What is being asked —
Pull out every line of the listing below that contains the string "voltage", and copy each one. Case matters.

Given information —
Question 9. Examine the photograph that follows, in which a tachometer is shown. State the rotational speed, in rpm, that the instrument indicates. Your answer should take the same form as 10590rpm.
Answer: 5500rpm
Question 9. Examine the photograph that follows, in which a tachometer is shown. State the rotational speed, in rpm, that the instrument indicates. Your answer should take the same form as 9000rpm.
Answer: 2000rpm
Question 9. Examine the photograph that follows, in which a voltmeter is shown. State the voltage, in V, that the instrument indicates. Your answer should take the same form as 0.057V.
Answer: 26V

* * *

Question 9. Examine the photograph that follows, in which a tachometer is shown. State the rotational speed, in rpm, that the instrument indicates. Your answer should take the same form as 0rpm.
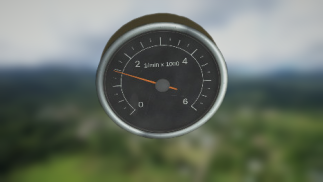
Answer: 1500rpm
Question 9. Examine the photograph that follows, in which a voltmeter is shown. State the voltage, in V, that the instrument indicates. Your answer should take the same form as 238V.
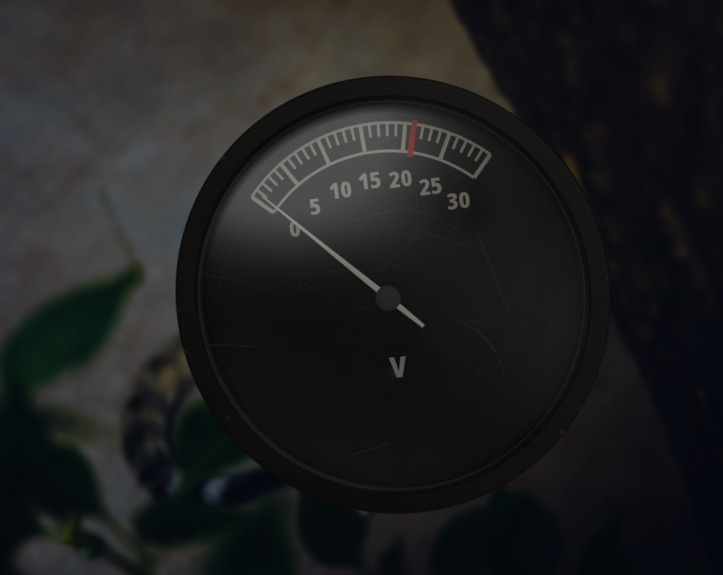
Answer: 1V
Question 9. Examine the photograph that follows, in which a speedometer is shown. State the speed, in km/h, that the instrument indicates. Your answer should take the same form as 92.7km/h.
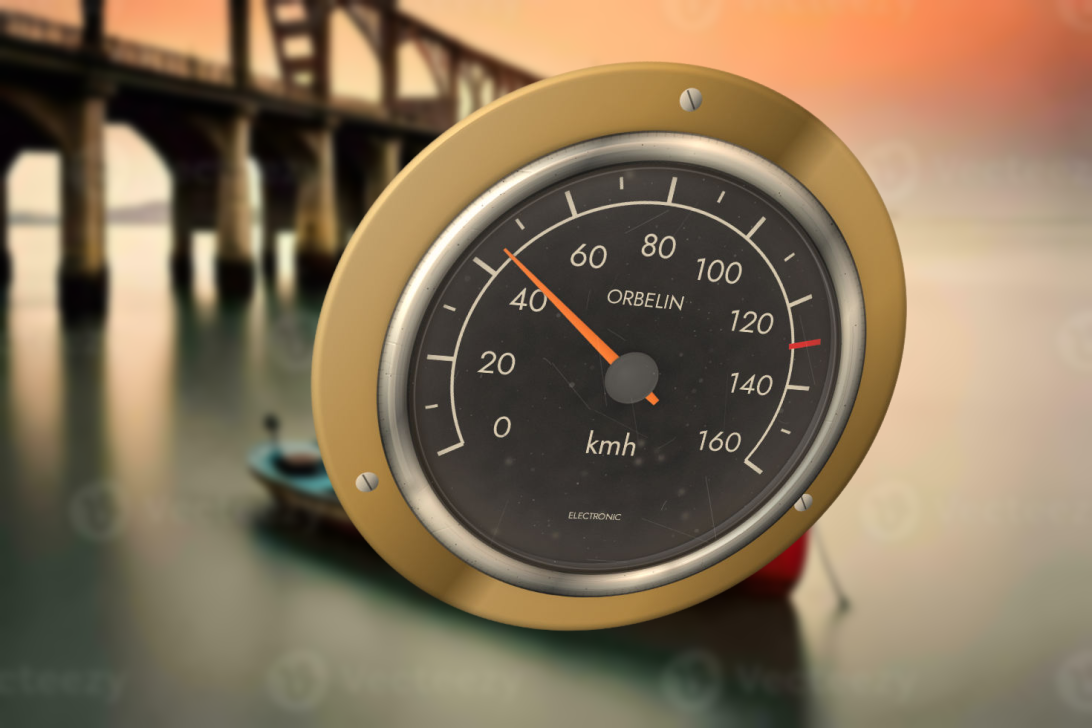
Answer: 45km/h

Solved exercise —
Question 9. Examine the photograph that follows, in which a voltmeter is shown. State the voltage, in V, that the instrument indicates. Your answer should take the same form as 0.057V.
Question 9. Examine the photograph that follows, in which a voltmeter is shown. State the voltage, in V, that the instrument indicates. Your answer should take the same form as 238V.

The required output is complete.